Private university in Wingate, North Carolina, U.S.

Wingate University is a private university with campuses in Wingate and Hendersonville, North Carolina, United States. The university enrolls more than 3,450 students and offers 37 undergraduate majors as well as 7 master's and 5 doctoral degrees. Academic programs are housed in the Cannon College of Arts and Sciences; the Levine College of Health Sciences; the Byrum School of Business; and the College of Professional Studies, which includes the Thayer School of Education and the School of Sport Sciences.

The university was originally affiliated with the Baptist State Convention of North Carolina. Although it is no longer affiliated with the Baptist convention, the university's materials identify it as promoting "Judeo-Christian principles" and there is no faith requirement for admission to, or employment at, the university.

== History ==
In 1896, Wingate University began as The Wingate School, a primary and secondary institution founded by the Baptist Associations of Union County, North Carolina, and Chesterfield County, South Carolina, in response to a dearth of locally available public schools.

The school took its name from Washington Manly Wingate, a former president of Wake Forest College. Following a 2021 decision by Wake Forest University to rename Wingate Hall, Wingate University publicly acknowledged Washington Wingate's history as a slaveowner and announced they would begin looking for ways to address his past.

**Study questions**:
**A)** According to the text on Wingate University, for whom was the school named?
**B)** Resume the text on Wingate University, picking up after its final sentence.

Collection entries:

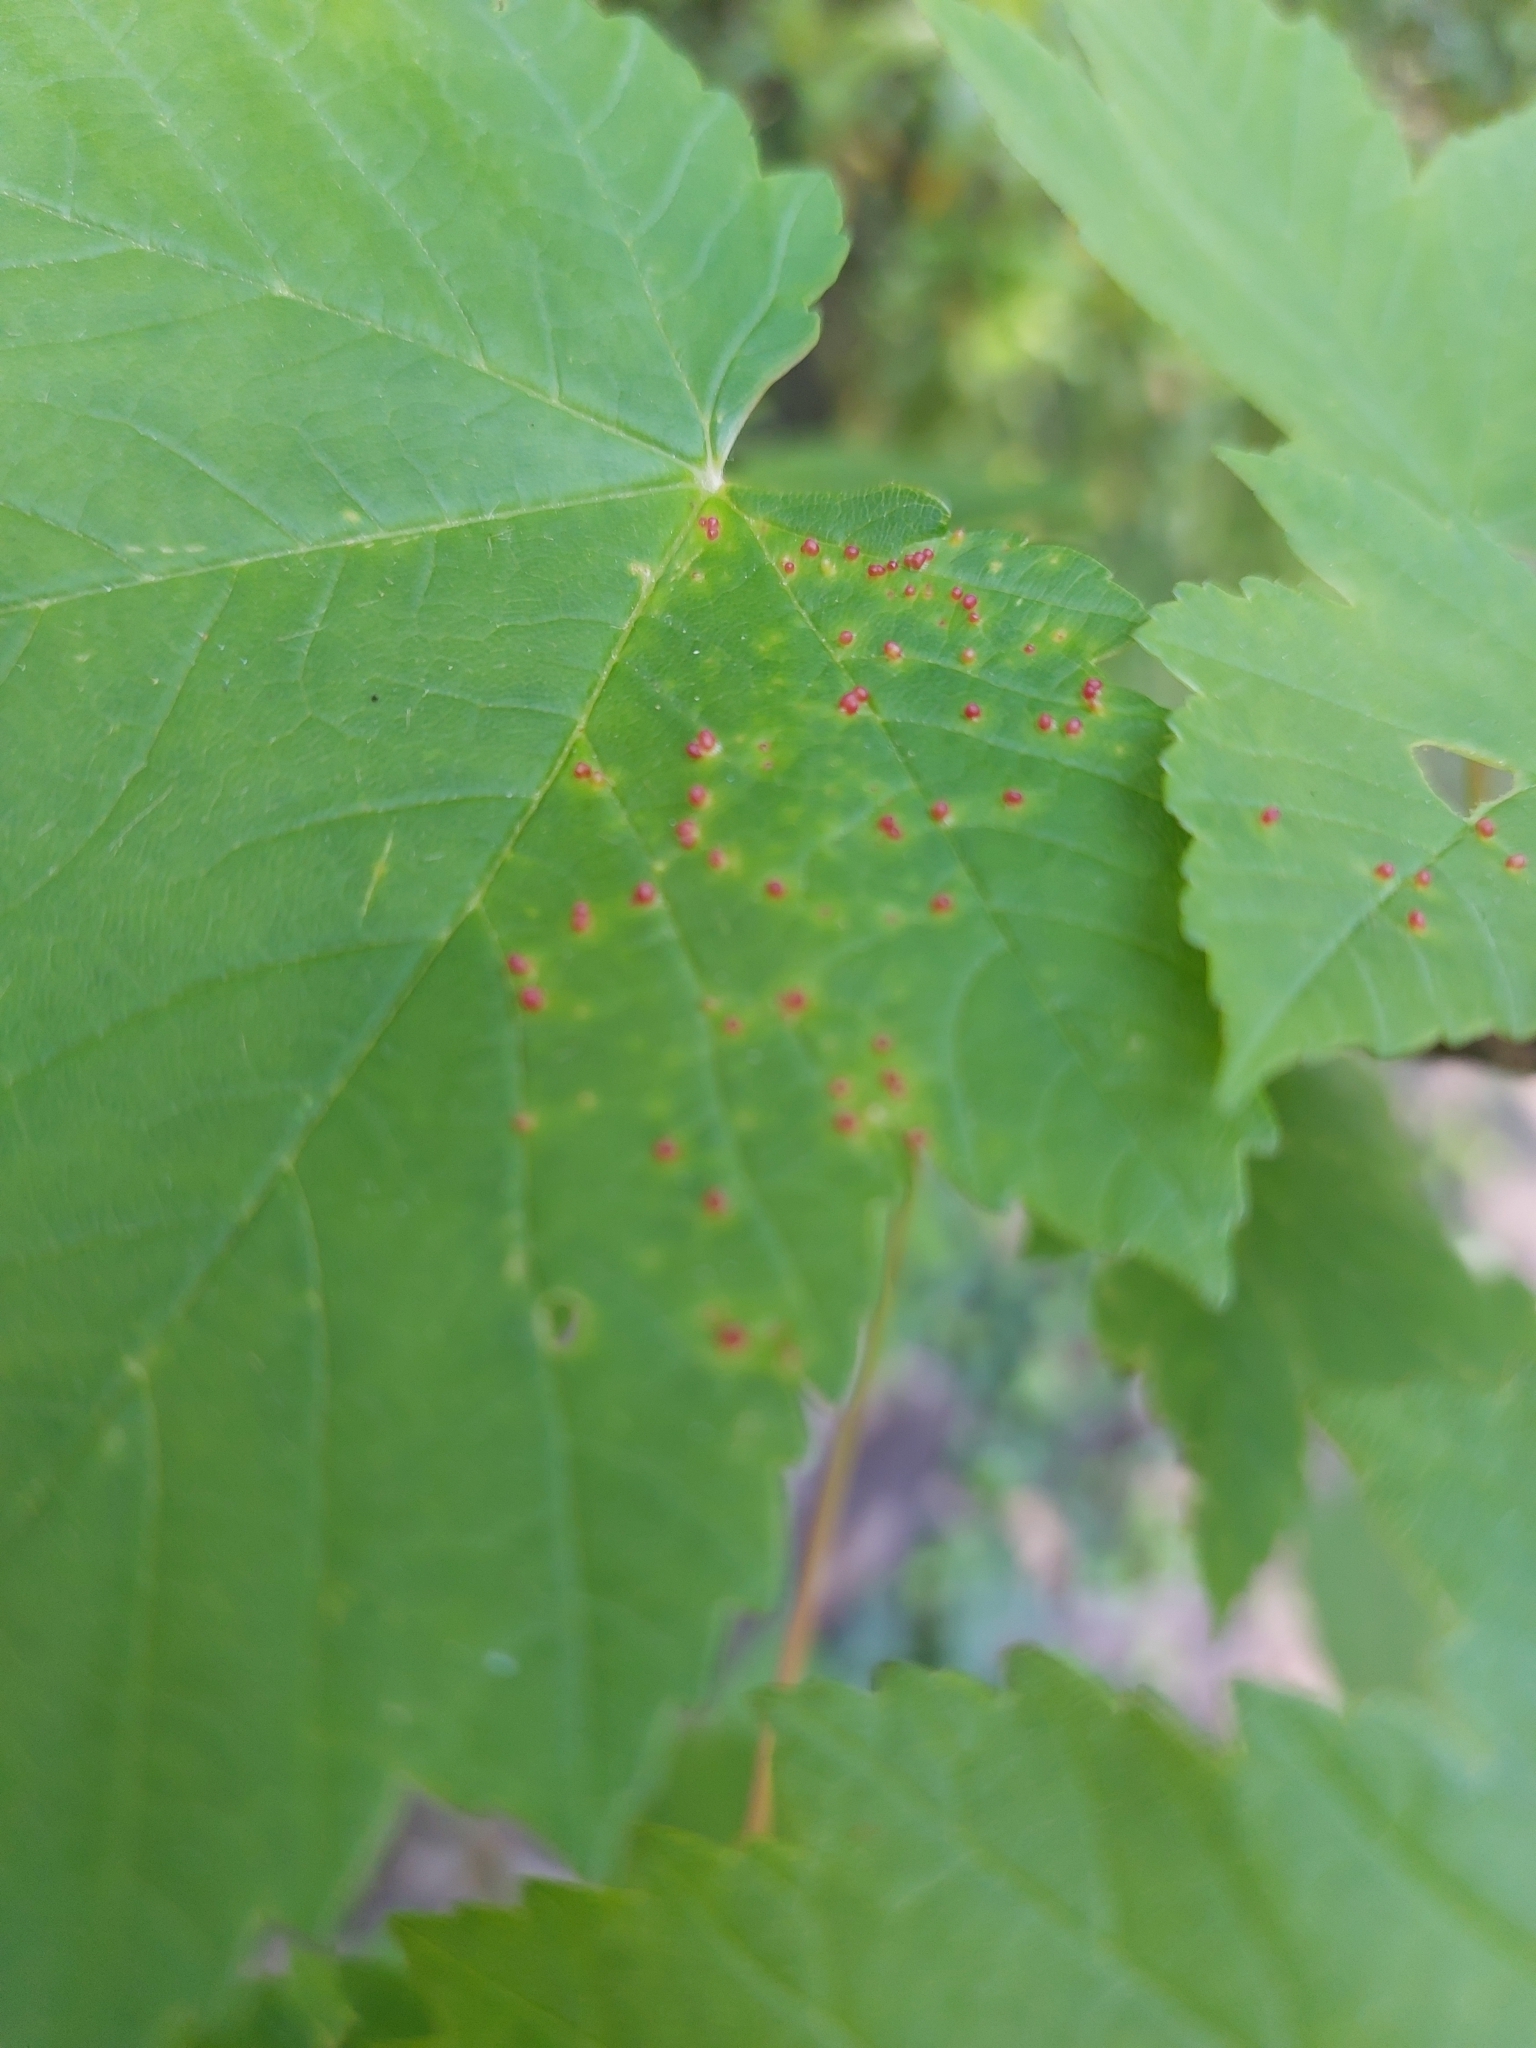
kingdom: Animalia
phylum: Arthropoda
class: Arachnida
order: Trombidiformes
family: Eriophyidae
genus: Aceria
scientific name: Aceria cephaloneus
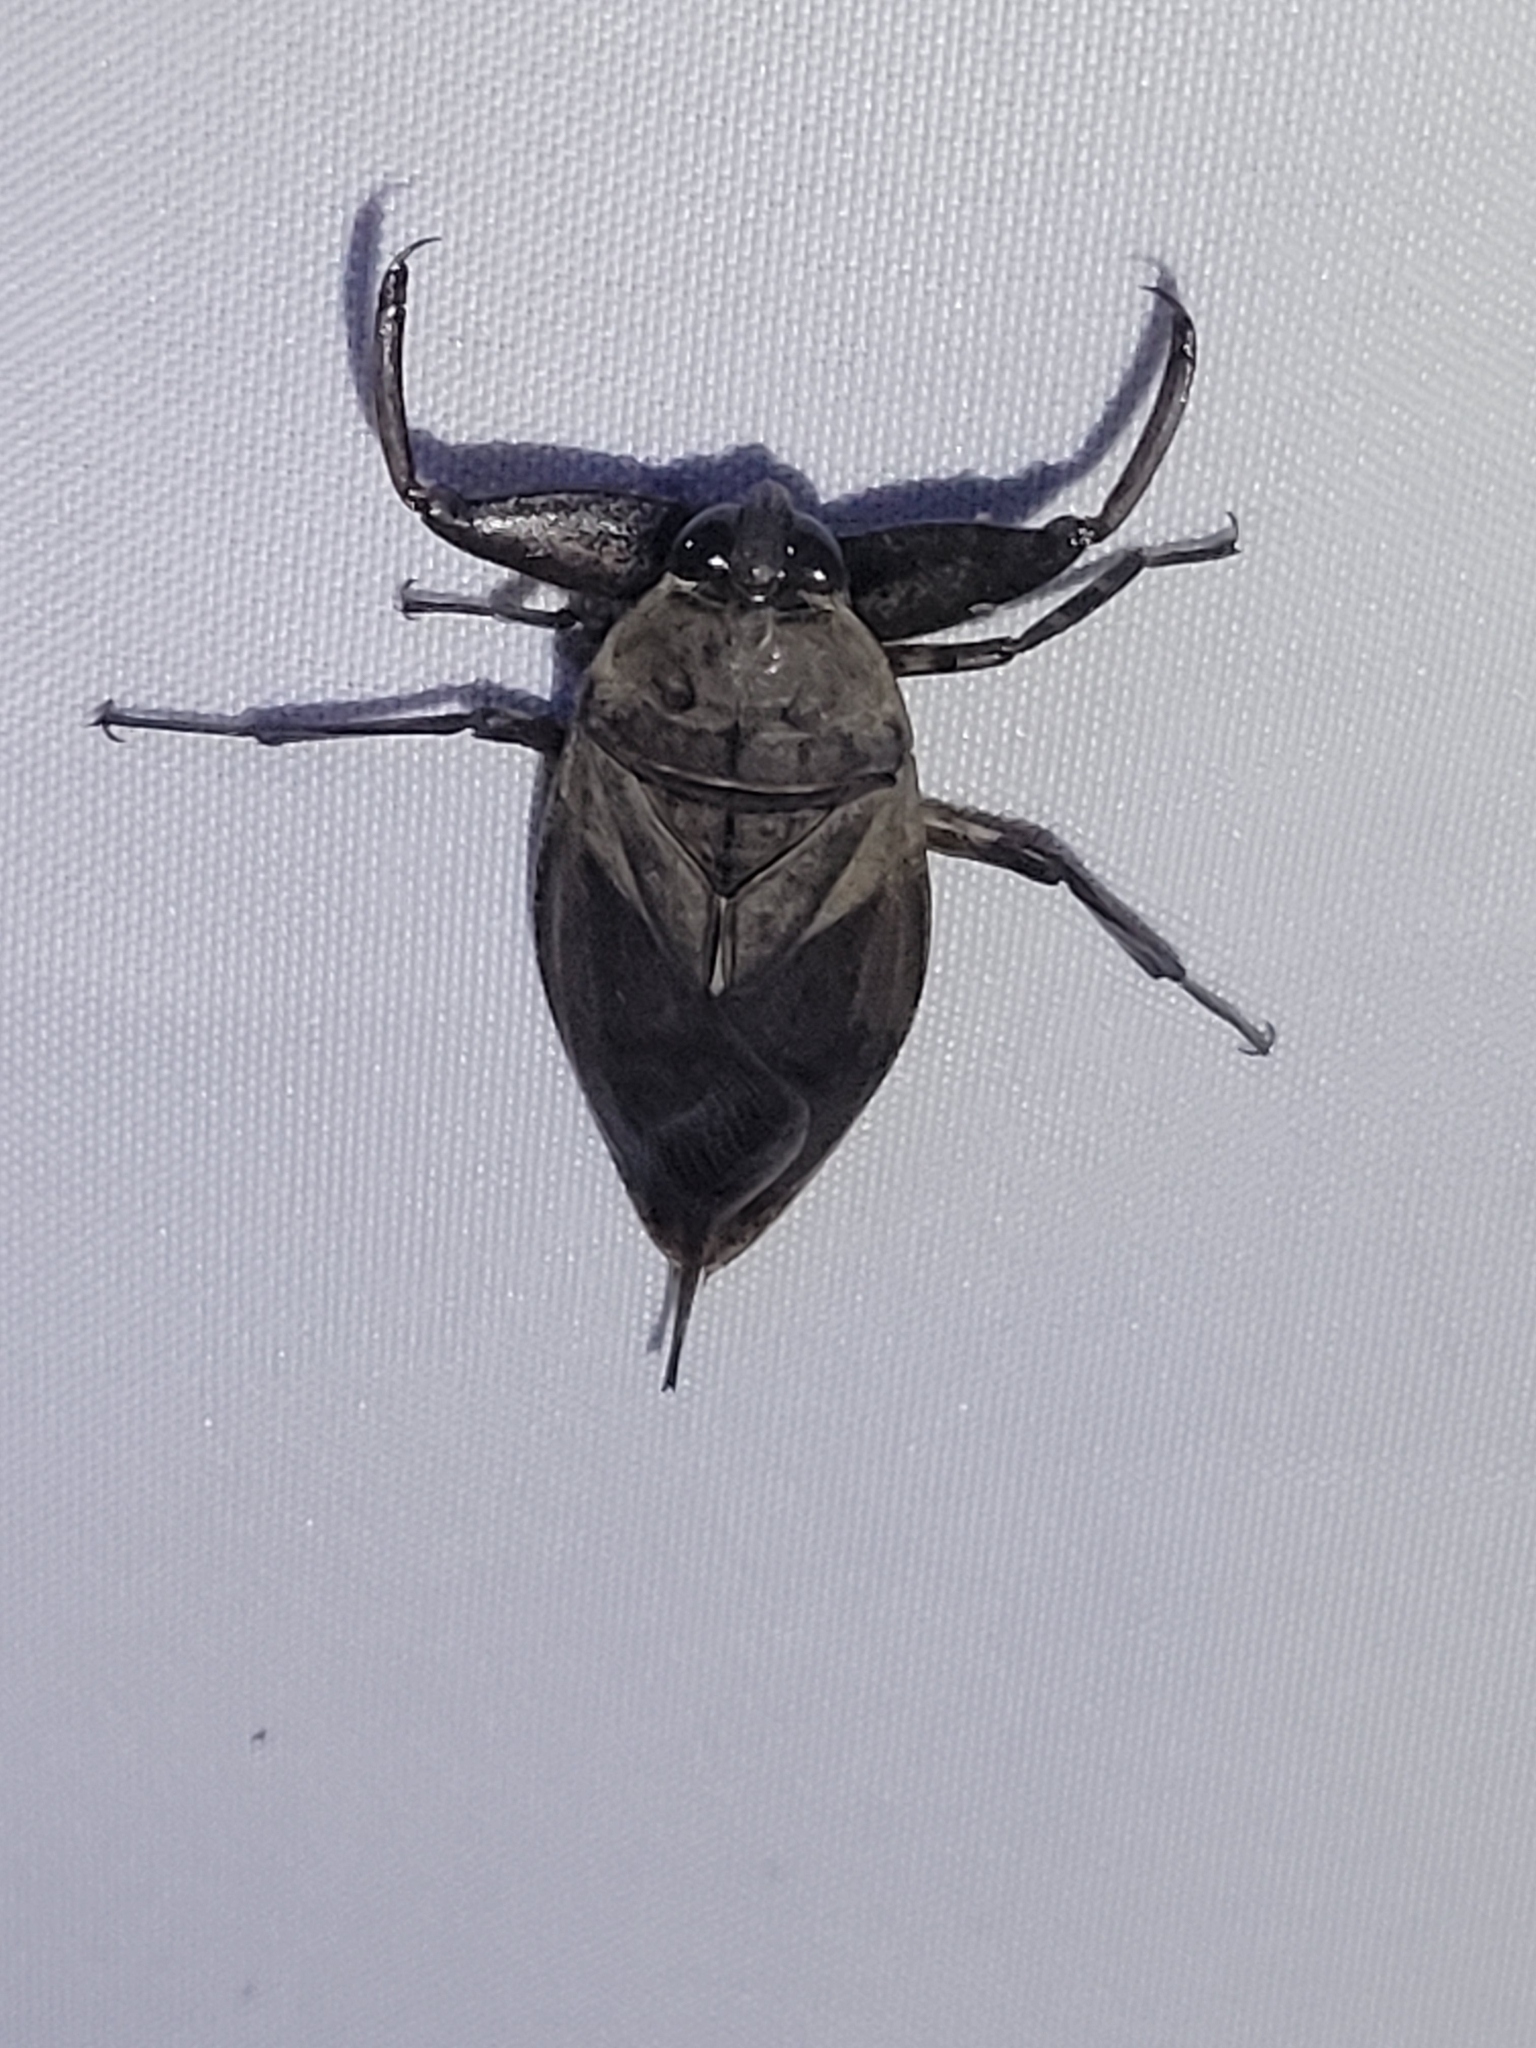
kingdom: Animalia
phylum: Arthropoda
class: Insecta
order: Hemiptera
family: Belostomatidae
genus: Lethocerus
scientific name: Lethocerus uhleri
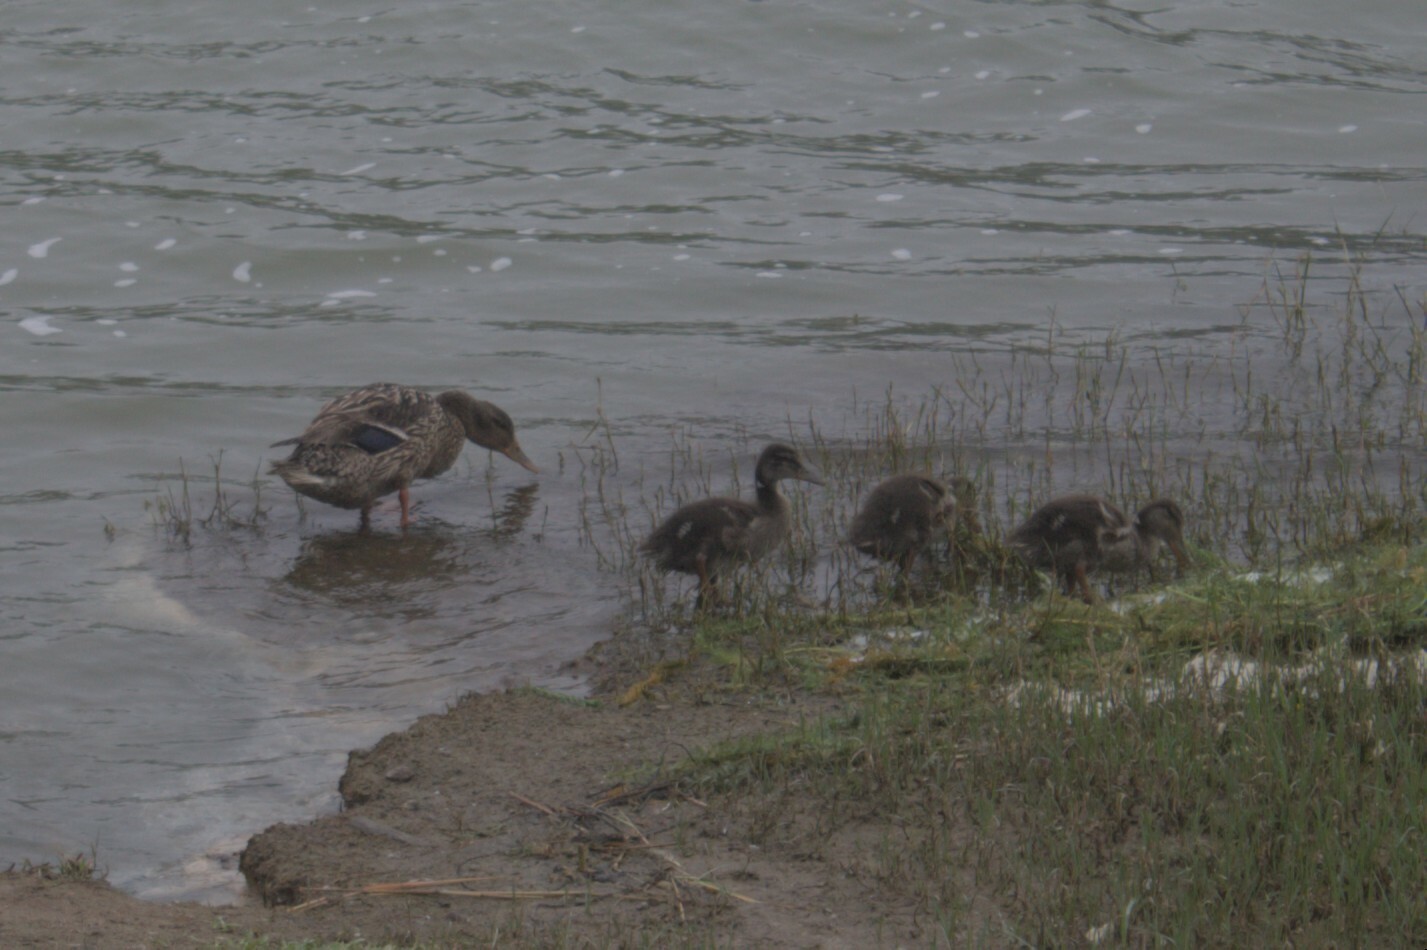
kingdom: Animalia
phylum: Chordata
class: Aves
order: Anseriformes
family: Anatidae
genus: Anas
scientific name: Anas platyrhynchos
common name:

**Your responses**:
**A)** Washington Manly Wingate, a former president of Wake Forest College.

**B)**
The Wingate School initially offered a primary and secondary education and continued to do so until the proliferation of public schools in the early 20th century. In 1923, the school began offering the first two years of a baccalaureate education and became Wingate Junior College. The years leading to World War II were difficult for the institution. Though it began receiving financial support from The Baptist State Convention of North Carolina soon after becoming a college, this support was withdrawn during The Great Depression. It was also during this period, in 1932, that the college's administration building was destroyed by fire. The college survived, however, as a result of the work of its administration, faculty, and supporters as well as the post-World War II college enrollment boom. The Baptist State Convention resumed financial support in 1949, and Charles Cannon, a local businessman and philanthropist, began making substantial donations to the college beginning in the 1950s.

In 1952, Wingate Junior College was accredited by the Southern Association of Colleges and Schools, and in 1977, became a four-year institution, Wingate College. The college continued to grow, especially under the leadership of Jerry McGee, added graduate programs, and became Wingate University in 1995. Wingate also has a campus in Hendersonville, NC, home to graduate programs in pharmacy and physician assistant studies.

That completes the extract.